# Memorization... fast and effective



## piece popper (Dec 23, 2012)

I have only managed one successful BLD solve, and when I retry, it takes 30 minutes to memorize. Now, you might refer me to the memorry methods page, but, dang it, that place makes no since. Please, just post a good and easy memorization method, and explain it.


----------



## Noahaha (Dec 23, 2012)

Assign a letter to each corner sticker and a letter to each edge sticker. You can use the Speffz scheme if you want (in the wiki). Then learn to take any pair of two letters and make a word out of it. And then make sentences/images/stories with those words.


----------



## piece popper (Dec 23, 2012)

Well, I give letters to edges and corners according to theirs color orientation when they will be in the buffer position. Merely assigning letters is kind of different for me. Is there a way to memorize such letters (the story method works horribly for me, because I don't have a good imagination), alothough, the story method would work if someone could make a chart of combonations of two colors and their inverses and good words that involove them. Like, BR= brine, or something else.


----------



## BillyRain (Dec 23, 2012)

piece popper said:


> Well, I give letters to edges and corners according to theirs color orientation when they will be in the buffer position. Merely assigning letters is kind of different for me. Is there a way to memorize such letters (the story method works horribly for me, because I don't have a good imagination), alothough, the story method would work if someone could make a chart of combonations of two colors and their inverses and good words that involove them. Like, BR= brine, or something else.



Using the same words every time would not work at all. It would for one single solve, but after that discarding the memo to start a new one using the same words will be nigh on impossible. You need every memo to be as unique as possible. This is how it locks in. 

Use the same words and you will fine yourself thinking.. "brine.... oh wait.. was that the memo for the last solve.. orrr....... AAAUUGH F**K"


----------



## Noahaha (Dec 23, 2012)

piece popper said:


> Well, I give letters to edges and corners according to theirs color orientation when they will be in the buffer position. Merely assigning letters is kind of different for me. Is there a way to memorize such letters (the story method works horribly for me, because I don't have a good imagination), alothough, the story method would work if someone could make a chart of combonations of two colors and their inverses and good words that involove them. Like, BR= brine, or something else.

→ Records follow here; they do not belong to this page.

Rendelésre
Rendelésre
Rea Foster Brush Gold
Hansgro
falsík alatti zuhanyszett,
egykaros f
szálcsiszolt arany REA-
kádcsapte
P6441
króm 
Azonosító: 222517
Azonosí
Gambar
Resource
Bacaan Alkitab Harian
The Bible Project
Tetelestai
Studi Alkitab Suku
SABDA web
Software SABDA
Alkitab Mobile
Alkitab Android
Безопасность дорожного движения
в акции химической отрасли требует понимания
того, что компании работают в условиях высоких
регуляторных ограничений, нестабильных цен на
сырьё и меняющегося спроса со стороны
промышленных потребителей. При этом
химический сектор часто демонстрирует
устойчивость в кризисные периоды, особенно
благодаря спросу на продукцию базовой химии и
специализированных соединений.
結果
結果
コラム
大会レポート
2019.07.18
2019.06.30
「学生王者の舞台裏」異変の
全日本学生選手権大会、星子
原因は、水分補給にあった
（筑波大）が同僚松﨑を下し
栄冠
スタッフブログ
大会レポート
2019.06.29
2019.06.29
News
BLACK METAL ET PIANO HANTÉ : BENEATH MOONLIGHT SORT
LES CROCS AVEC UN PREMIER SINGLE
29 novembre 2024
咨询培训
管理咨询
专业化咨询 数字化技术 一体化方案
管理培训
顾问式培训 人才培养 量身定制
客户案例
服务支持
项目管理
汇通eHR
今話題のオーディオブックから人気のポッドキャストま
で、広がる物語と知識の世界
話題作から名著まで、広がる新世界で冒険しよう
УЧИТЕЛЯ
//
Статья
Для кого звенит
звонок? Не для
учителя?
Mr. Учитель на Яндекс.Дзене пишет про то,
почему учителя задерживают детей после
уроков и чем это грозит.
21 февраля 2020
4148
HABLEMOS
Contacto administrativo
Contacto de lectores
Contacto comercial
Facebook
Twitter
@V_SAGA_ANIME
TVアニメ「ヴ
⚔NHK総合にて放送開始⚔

This is a bad system. Many people start off with it, but it is not effective. Almost everyone good or semi-good uses a letter scheme. You'll thank yourself for it.


----------



## UnsolvedCypher (Dec 23, 2012)

If you want a video explanation, this is a good one. If you want, you can use the edges method for the corners, rather than using his corner method.


----------



## piece popper (Dec 23, 2012)

Changing how I letter/# pieces really does help. Thanks. I can come up with some phrases that make since. One of them was "Dots in the Sune mean Prime." Not for non- cubers.


----------



## LarryLunchmeat (Jan 2, 2013)

I use the letter for each piece method. I find tailoring all the pieces to your own system much more efficient than assigning random letters to pieces. 

All of my edges are based around famous characters. Most are from video games or comic books as those are other interests of mine.
All of my corners are based around countries flags. Since corners have 3 colours, I found it rather difficult to find characters matching these colour schemes. Also I wanted corners to be a different variety from edges so it would be easier to differentiate during the memorization portion. Most flags have three colours so I went with that, although for some colour combos it was a real stretch finding flags that matched.

I'd also like to point out that I use characters and flags for lettering purposes only. I don't actually visualize the characters in a story. 

Here's my current system. It tends to change a lot once I find better fits. For example, I recently started using "C" for red/white edge. My red/white edge used to be "J" for Jason Voorhees but i found the letter "J" to be tricky to fit into words.

Blue/Red - (M) Mario
Blue/Yellow - (W) Wolverine
Blue/Orange - (H) Hobgoblin
Blue/White - (S) Staypuft Marshmallow Man
Orange/Yellow - (F) Flameboy
Orange/White - (G) Goomba
Red/White - (C) Carnage
Red/Yellow - (N) I have nothing good for this so I just assigned the letter "N" to this piece
Green/White - (T) Toad Man (mega man 4 ;o)
Green/Red - (R) Raphael
Green/Yellow - (L) Link
Green/Orange - (B) Blanka

Blue/White/Orange - (M) Marshall Islands
Blue/White/Red - (F) France
Blue/Yellow/Red - (C) Colombia
Blue/Yellow/Orange - (R) as far as I know, there is no flag with this colour scheme so I just assigned the letter "R"
Green/Orange/White - (N) Niger
Green/White/Red - (H) Hungary
Green/Yellow/Red - (B) Bolivia
Green Orange/Yellow - (S) Sri Lanka

There's a few things to watch for when assigning your own letters though. The first thing is to avoid using rare letters such as "Z" "X" and "Q" as they tend to be harder to fit into made up words. 
The second more important tip is to avoid using vowels. That way, it's easy to use three, four or even five letters per word rather than just two. 
For example if you get an edge combo in this order, "B,R,F,N,G" I would think of the word "Barfing." If you were to have a system with vowels, you wouldn't be able to assign this many letters to a word because you would lose track of which vowels are actual pieces and which vowels are just filler.

One last tip is choose your blindfold cube wisely. I really like the Zhanchi or MF8 Legend for regular speedcubing, but they are too fast and wild for my liking when blindfolded. I like a stable, more crunchy cube so I can feel every move happen when blindfold solving. That way I won't second guess if I did a 90 or 180 degree turn on that T-Perm.


----------



## Noahaha (Jan 2, 2013)

^do you use 3OP? Seems like you only have one image for each piece.


----------



## 5BLD (Jan 2, 2013)

After you've sorted yourself out in terms of a lettering scheme, actually coming up with a memo method is something very personal. Try making stories with the letters, or making objects, placing them along a set journey, or on set locations on your desk. You can even try doing pure letters, i know someone who's fast with memoing just letters. You can combine with with audio, or do visual memo by tapping.

What I do is quick stories (no set words, and varied number of letters per word) for edges, and visual or audio memo for corners, i.e. i just say the memo out loud, and can repeat it back.


----------